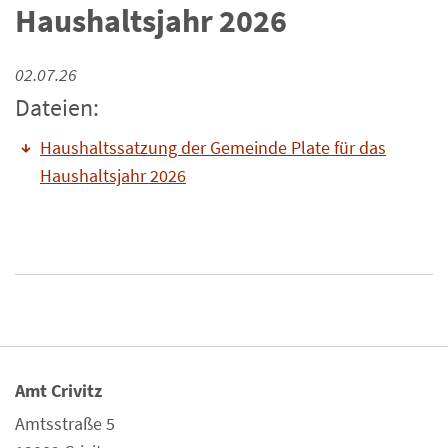
Haushaltsjahr 2026
02.07.26
Dateien:
Haushaltssatzung der Gemeinde Plate für das
Haushaltsjahr 2026
Amt Crivitz
Amtsstraße 5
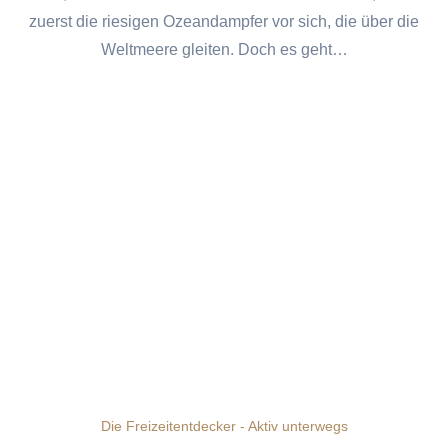
zuerst die riesigen Ozeandampfer vor sich, die über die
Weltmeere gleiten. Doch es geht…
Die Freizeitentdecker - Aktiv unterwegs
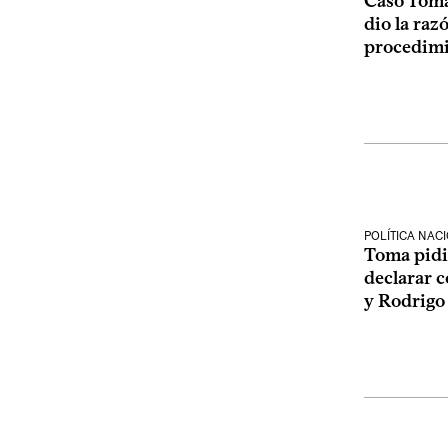
Caso Toma
dio la raz
procedimi
POLÍTICA NAC
Toma pidió
declarar c
y Rodrigo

***

Copy the data line for line, starting at the line containing "zuerst die riesigen" and ending at the final line of the data. Leave the pictures out.

zuerst die riesigen Ozeandampfer vor sich, die über die
Weltmeere gleiten. Doch es geht…
Die Freizeitentdecker - Aktiv unterwegs
Caso Toma
dio la raz
procedimi
POLÍTICA NAC
Toma pidió
declarar c
y Rodrigo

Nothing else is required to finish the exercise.